His search was not aimed solely at finding eager bodies to fit into helmets and shoulder pads, but also something far less obvious - a place to train.
In a pressure-filled profession often based on wins and losses, the summer months would seem to offer refuge for high school football coaches.
Instead, the days that fill June and July are largely spent on a sweltering field or in a cramped, stuffy weight room as teams throughout the area undergo perhaps the most vital stretch of their preparations for the coming season - summer workouts.
For the past two weeks, members of the Rocky Bayou football team have spent at least some portion of their morning sprinting up, down and back up a hill that Reaves found as part of the Knights' summer strength and conditioning program.
"We're trying to teach them the meaning of a 100-percent commitment," Reaves said while overseeing such sprints early Wednesday morning. "You can't do that without (summer workouts)."
At Choctawhatchee, Greg Thomas is directing his first summer program as the Indians' coach.
"I'm a firm believer that your season starts in the weight room," Thomas said. "How we work in there correlates to how you perform on the field."
In most cases, the two go hand-in-hand.
While it is spring that allows a coach to re-check his inventory, it is the months of June and July that are often the true proving ground.
"It's a critical period for all of us," Baker coach Bob Kellogg said. "As long as I've been in this area, kids have just realized in Okaloosa County that (summer workouts) are something we've got to do if we want to be competitive."
It's never easy, and often it isn't much fun, but as coaches are quick to point out, it's part of the process.
"Summer is the most crucial time," said South Walton coach David Barron, who likened the spring and summer to stages of a production line. "You're trying to get it put together so you can be ready to ship your product off in August.
"August is the icing on the cake.

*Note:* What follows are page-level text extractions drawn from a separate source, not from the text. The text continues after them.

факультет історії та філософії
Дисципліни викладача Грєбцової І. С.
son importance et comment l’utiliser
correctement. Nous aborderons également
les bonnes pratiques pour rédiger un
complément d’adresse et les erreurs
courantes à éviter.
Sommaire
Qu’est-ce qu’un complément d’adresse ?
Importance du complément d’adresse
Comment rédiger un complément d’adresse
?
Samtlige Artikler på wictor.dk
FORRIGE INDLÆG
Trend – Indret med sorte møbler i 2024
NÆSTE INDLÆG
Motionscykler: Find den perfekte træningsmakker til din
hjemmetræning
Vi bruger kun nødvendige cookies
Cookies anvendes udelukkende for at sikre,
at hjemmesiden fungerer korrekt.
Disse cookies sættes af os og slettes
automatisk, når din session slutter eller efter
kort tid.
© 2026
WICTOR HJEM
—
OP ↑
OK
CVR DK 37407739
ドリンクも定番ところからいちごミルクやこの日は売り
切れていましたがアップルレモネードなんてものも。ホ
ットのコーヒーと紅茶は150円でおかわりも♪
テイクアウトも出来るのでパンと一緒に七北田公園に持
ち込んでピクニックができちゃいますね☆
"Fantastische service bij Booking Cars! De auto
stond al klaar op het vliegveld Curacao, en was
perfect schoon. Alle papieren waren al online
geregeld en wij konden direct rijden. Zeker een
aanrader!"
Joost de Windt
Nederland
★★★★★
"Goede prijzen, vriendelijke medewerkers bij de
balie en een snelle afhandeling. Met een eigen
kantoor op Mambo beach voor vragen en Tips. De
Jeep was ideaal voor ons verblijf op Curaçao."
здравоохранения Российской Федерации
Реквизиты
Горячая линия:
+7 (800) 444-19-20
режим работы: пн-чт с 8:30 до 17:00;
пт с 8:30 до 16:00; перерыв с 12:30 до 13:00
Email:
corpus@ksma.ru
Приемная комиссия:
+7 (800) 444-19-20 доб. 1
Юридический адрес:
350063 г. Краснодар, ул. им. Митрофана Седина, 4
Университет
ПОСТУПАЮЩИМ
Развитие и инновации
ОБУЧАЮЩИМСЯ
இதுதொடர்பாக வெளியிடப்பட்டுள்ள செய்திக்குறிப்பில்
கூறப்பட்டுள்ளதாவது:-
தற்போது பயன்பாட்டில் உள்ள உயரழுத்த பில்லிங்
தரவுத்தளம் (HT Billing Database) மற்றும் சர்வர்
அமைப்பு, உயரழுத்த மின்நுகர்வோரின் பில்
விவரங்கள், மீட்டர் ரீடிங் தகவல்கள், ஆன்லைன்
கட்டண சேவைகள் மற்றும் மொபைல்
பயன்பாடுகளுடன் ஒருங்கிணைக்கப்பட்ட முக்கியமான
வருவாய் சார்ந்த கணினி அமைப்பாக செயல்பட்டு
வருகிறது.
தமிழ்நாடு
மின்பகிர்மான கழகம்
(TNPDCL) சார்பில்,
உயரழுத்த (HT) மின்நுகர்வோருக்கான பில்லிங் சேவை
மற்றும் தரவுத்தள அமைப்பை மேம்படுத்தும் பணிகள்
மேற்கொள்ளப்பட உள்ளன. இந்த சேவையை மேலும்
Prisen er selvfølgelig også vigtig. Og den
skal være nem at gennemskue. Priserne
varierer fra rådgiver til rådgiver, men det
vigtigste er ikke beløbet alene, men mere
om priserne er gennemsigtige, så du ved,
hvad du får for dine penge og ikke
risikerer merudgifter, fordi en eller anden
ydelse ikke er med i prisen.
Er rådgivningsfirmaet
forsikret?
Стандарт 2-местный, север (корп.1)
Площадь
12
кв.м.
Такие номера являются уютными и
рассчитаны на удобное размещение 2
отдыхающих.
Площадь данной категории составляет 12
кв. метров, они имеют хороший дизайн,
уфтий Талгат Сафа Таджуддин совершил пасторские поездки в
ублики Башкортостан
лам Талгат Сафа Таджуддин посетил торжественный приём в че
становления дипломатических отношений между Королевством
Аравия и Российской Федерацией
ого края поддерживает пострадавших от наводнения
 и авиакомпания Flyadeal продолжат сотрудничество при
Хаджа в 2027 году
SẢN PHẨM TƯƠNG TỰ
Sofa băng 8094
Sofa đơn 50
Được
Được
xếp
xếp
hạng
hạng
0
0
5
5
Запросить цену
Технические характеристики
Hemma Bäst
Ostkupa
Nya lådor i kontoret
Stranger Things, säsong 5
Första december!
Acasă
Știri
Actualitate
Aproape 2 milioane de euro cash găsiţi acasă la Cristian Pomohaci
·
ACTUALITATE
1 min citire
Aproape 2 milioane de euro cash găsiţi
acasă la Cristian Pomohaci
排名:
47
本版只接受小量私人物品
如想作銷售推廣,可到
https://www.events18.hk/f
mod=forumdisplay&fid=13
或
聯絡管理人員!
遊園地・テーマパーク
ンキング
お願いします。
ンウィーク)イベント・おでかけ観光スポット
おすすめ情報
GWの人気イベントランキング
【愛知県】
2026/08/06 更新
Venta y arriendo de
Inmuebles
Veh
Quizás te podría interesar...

You take all the items off the production line and ship them out."
Making matters somewhat easier on players and coaches alike are recent changes to the school-year calendar.
With a later start date, schools gained a full four weeks of spring football, allowing a team to practice some 20 days rather than the 10 or 11 in years past.
Also, with preseason practices scheduled for Aug. 11 for most, two-a-days will allot added practice time before classes start, making it easier for coaches to allow for a well-deserved break.
"Summer needs to be summer," Fort Walton Beach coach Mike Owens said. "They still need to be able to go to church and go fishing."